Copy the text of the items below word for word, keeping every line break.

------------------------

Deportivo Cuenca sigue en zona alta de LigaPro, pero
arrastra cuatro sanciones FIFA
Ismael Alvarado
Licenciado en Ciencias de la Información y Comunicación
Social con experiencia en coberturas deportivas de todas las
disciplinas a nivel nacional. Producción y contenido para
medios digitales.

------------------------

**OUTPUT FOR THIS TASK:**
Deportivo Cuenca sigue en zona alta de LigaPro, pero
arrastra cuatro sanciones FIFA
Ismael Alvarado
Licenciado en Ciencias de la Información y Comunicación
Social con experiencia en coberturas deportivas de todas las
disciplinas a nivel nacional. Producción y contenido para
medios digitales.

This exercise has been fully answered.